The RET helps protect refugees in Ecuador through providing them with access to education, psychosocial assistance and vocational training, with special attention paid to non-accompanied youth and young mothers. Refugee girls and women are of particular focus in the RETs programmes in Ecuador. Education and the other services provided by the RET are used as a protection tool, that prevent young refugees (and locals) from being tempted by harmful activities such as prostitution, drug-dealing, or recruitment into armed groups. A year in school or vocational training contributes to the individual and social development of the youth and their families. Refugee and local youth can learn to live and study or work together, sharing their experiences and acquiring knowledge of each others’ cultures and ways of living. Older youth who have had vocational training through the RET improve their skills and increase their chances of finding a legitimate and suitable job once they have finished, thus enabling them to provide for themselves and their families during their displacement. Younger youth who attend the formal secondary schooling the RET provides are motivated and engaged to participate in their community life, and to work hard for the sustainability of their futures. Educating youth to fend for themselves, giving them life skills, numeracy and literacy skills, ensures that they can live their lives with dignity and opportunity.
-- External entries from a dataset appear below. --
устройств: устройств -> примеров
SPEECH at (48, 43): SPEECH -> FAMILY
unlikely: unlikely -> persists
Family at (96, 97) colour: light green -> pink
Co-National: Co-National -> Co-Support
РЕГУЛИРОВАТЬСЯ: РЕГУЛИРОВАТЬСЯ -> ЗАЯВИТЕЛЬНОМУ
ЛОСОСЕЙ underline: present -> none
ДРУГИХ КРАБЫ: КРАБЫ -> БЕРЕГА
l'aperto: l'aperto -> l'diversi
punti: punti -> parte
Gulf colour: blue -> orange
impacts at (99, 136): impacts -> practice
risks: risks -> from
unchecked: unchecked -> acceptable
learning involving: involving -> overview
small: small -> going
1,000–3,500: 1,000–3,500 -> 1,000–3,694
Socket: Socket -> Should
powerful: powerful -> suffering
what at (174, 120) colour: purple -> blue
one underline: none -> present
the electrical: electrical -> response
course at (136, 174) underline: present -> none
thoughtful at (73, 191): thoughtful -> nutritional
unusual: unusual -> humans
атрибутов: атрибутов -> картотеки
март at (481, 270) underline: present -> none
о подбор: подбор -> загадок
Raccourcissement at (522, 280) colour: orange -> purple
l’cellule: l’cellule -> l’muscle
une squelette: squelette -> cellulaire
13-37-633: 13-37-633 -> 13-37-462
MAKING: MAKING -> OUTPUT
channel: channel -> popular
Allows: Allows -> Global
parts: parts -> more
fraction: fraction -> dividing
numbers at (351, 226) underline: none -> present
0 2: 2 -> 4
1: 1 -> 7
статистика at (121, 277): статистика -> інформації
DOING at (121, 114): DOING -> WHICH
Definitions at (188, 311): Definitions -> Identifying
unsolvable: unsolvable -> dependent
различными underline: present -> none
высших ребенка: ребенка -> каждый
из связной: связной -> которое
The RET’s programmes in Ecuador have proven that with the correct training and support, levels of discrimination and stigmatisation in schools can be significantly reduced. A culture of peace and tolerance is founded through activities and courses that include both refugee and local youth, ensuring that both benefit from the training and educational support provided. The RET provides assistance in the form of school fee payments, uniforms, shoes and sports clothes, books and other school materials and equipment. Some youth who are in more vulnerable situations than others also receive additional support in the form of transportation to and from school, as well as school meals. In addition to the above, the RET also provides psychological consultations for refugee families in conjunction with UNHCR, with permanent follow-ups and continuous support from RET technical staff. Food security is supplied for families headed by young women, as well as emergency projects for income generation (with provision of skills and materials to ensure that they are self-sustainable and can provide education and security for their children). Along with this, the RET Education in Emergencies courses are provided to illiterate mothers, providing them with numeracy, literacy and non-formal educational programmes. Some are assisted with the development of their own Business Plans which assist them in their quest for sustainable income generation.